En entrant dans la classe d’Aurélie Dupuis, le bouillonnement de travail est saisissant. Ses 28 élèves de CM2 de l’école Charles Péguy du Kremlin-Bicêtre (Val-de-Marne) sont affairés à tracer, découper, coller, colorier librement. « Aujourd’hui, c’est un véritable « workshop » », confirme Gilberto Güiza-Rojas, l’un des deux photographes intervenant dans le cadre du projet « Photographie à l’école »proposé par la Maison de la photographie Robert Doisneau de Gentilly. Crépons, cartons, craies grasses, feutres, compas circulent. Inès découpe méticuleusement des plumes en papier de soie, Daniel colore son masque, Assia et Violeta se demandent quel papier utiliser pour leur déguisement de chimère... Les travaux manuels sont entrecoupés d’interrogations personnelles et de conseils par les pairs ou les adultes. « C’est bien qu’à un moment donné cela ne ressemble plus à une classe ordinaire », apprécie l’enseignante. Cette concentration et cette coopération sont soulignées par Aurélien Bouisse le directeur : « I’intérêt de fonctionner en projet est flagrant quand on passe devant la classe et que l’on constate l’implication et l’autonomie des élèves ». Pour Ayoub, un des costumiers en herbe, « passer du dessin au déguisement, c’est super ! ». C’est effectivement un des objets de cette journée consacrée à la finalisation du projet. Après avoir imaginé et rédigé la description d’une chimère, les élèves l’ont représentée sous forme de collages puis de costume en vue de réaliser des portraits-photos pour l’exposition. Des visites à la maison Doisneau ont étayé les références. Une occasion d’aborder le sujet du nu dans l’art. « Pas évident et donc intéressant à traiter », commente Matthias Warnet, autre enseignant de l’école participant régulièrement au projet et gardant ses habitudes de sorties culturelles.
**********
__TRAVAIL À FAIRE__.
1. Relevez toutes les fournitures qui, selon le texte sur la classe de CM2, circulent entre les élèves pendant l'atelier.
2. D'après le texte sur la classe de CM2, combien d'élèves compte la classe d'Aurélie Dupuis ?
**********
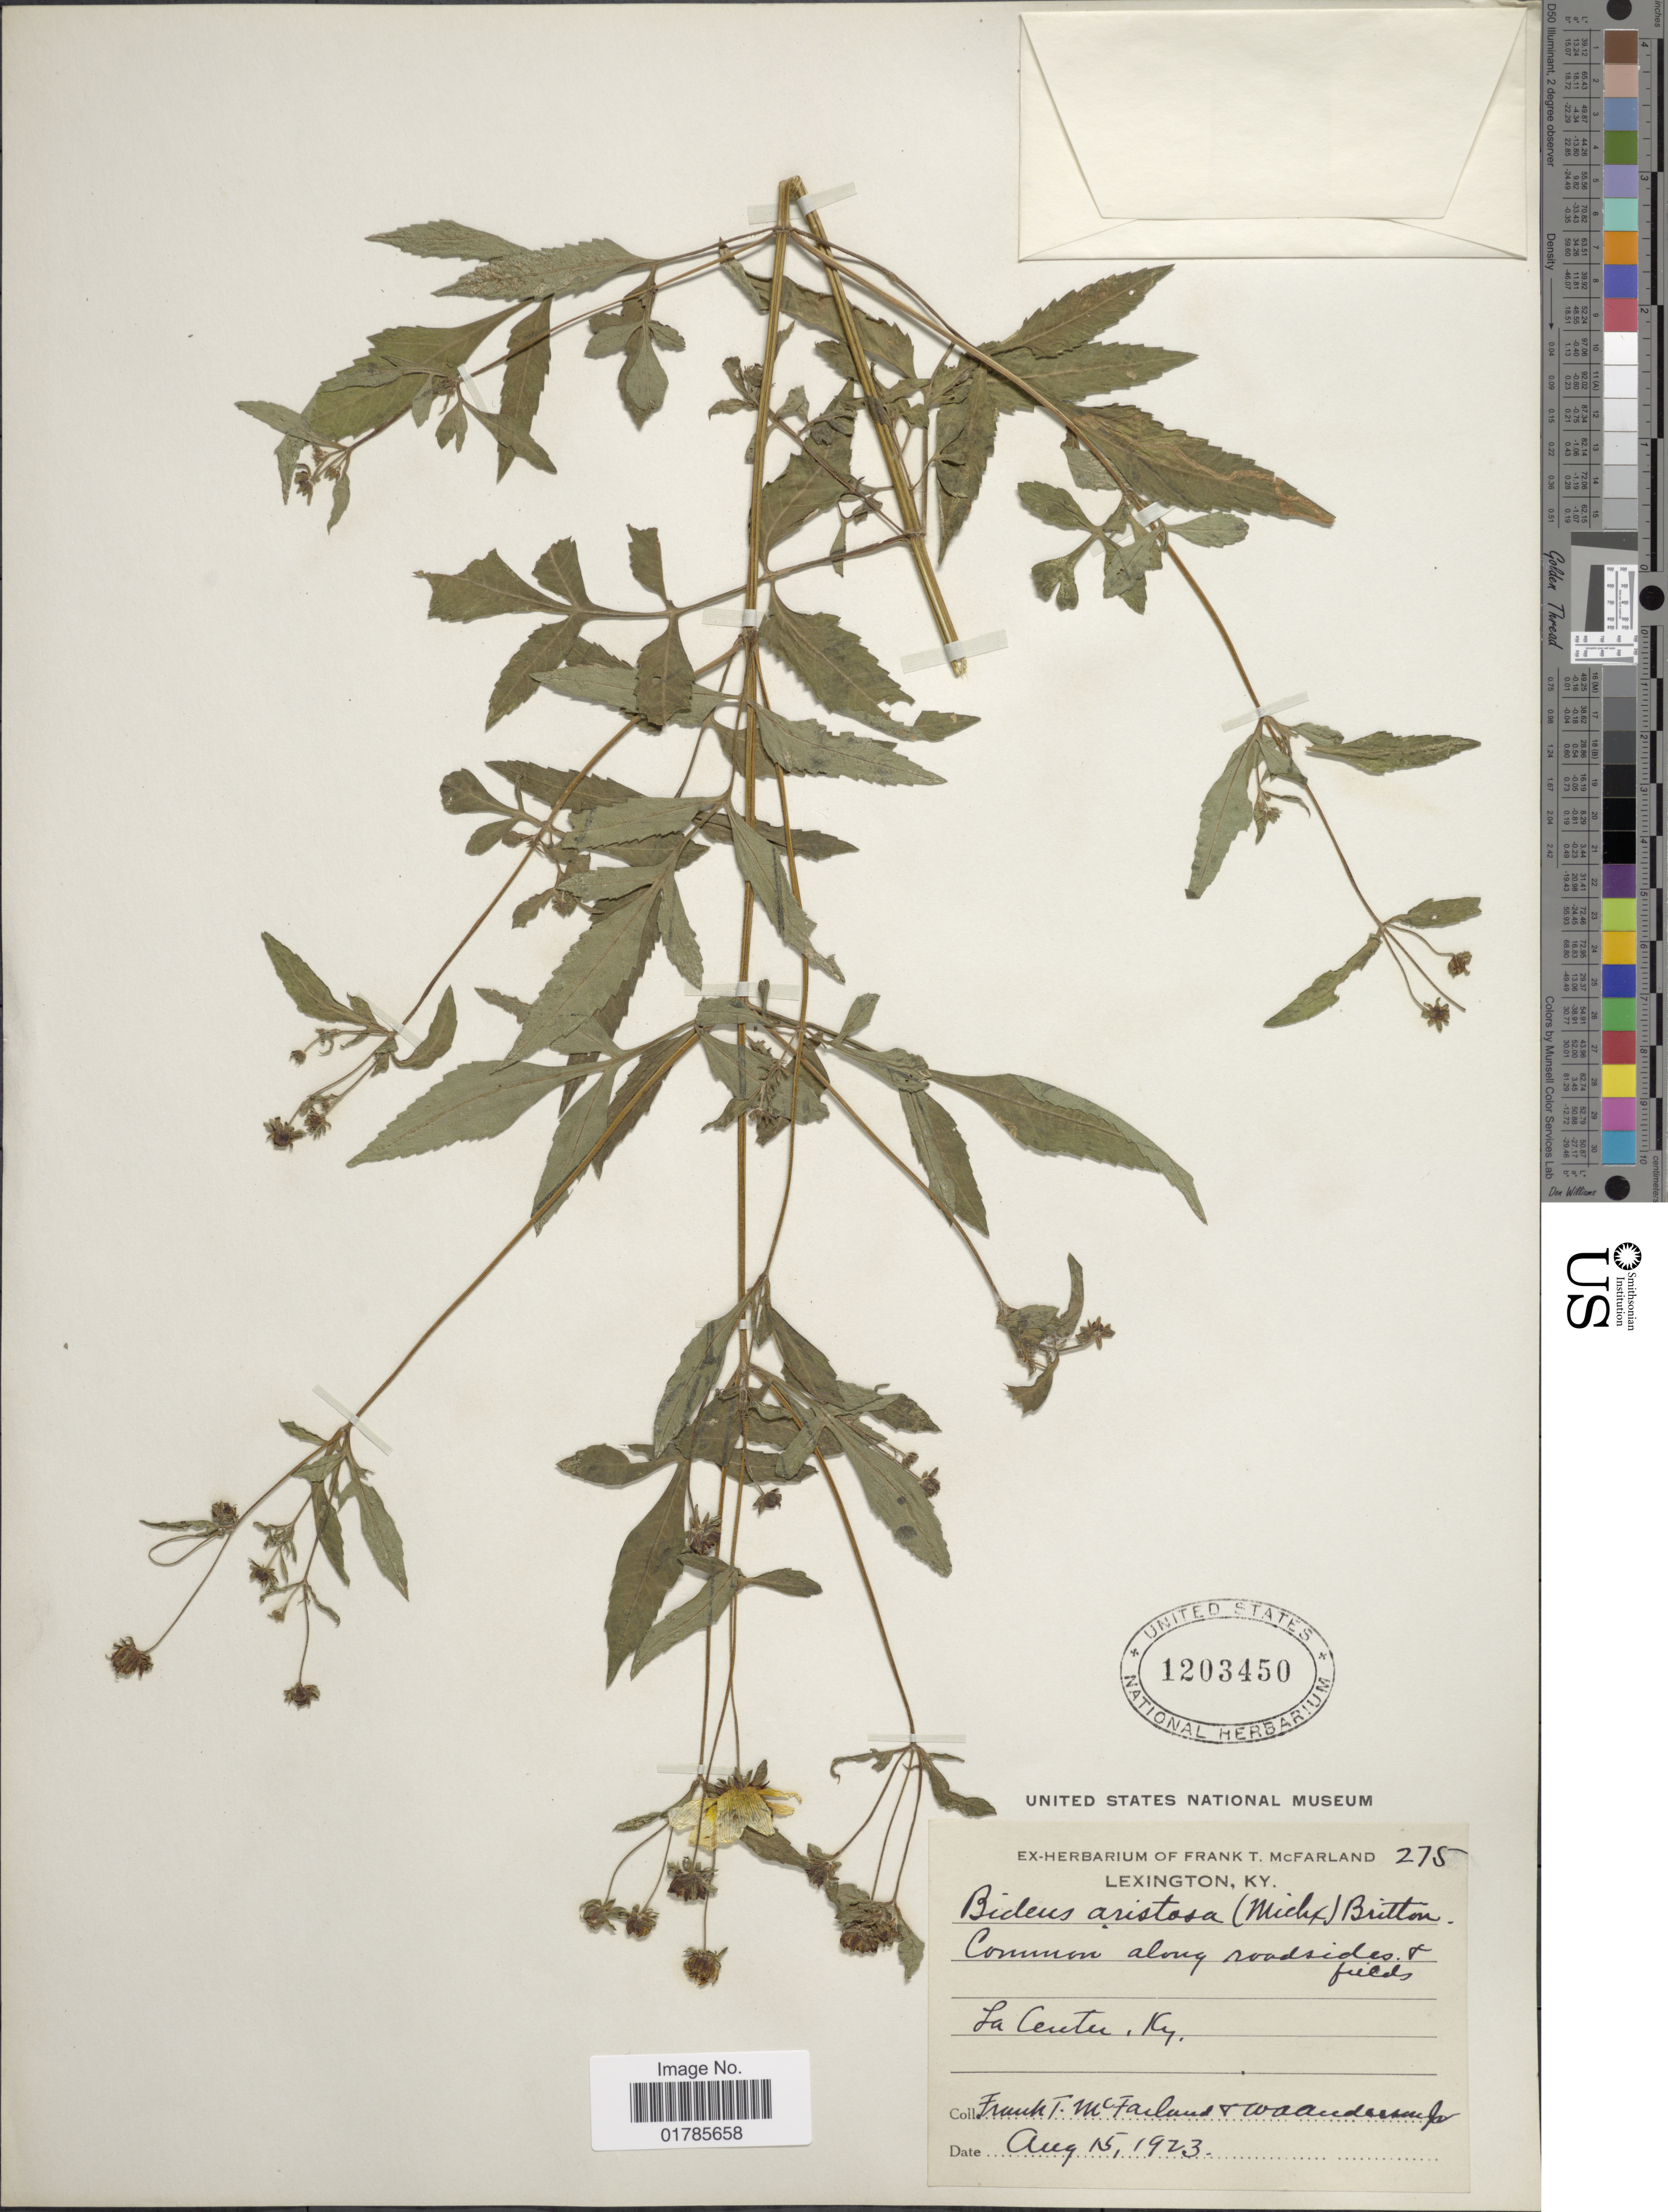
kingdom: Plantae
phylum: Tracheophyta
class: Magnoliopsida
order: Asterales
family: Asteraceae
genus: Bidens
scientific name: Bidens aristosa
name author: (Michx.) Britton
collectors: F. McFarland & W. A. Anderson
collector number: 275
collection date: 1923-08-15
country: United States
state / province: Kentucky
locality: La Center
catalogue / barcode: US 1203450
**********
__RÉPONSES PAR CONSIGNE__.
1. Crépons, cartons, craies grasses, feutres, compas.

2. Elle compte 28 élèves.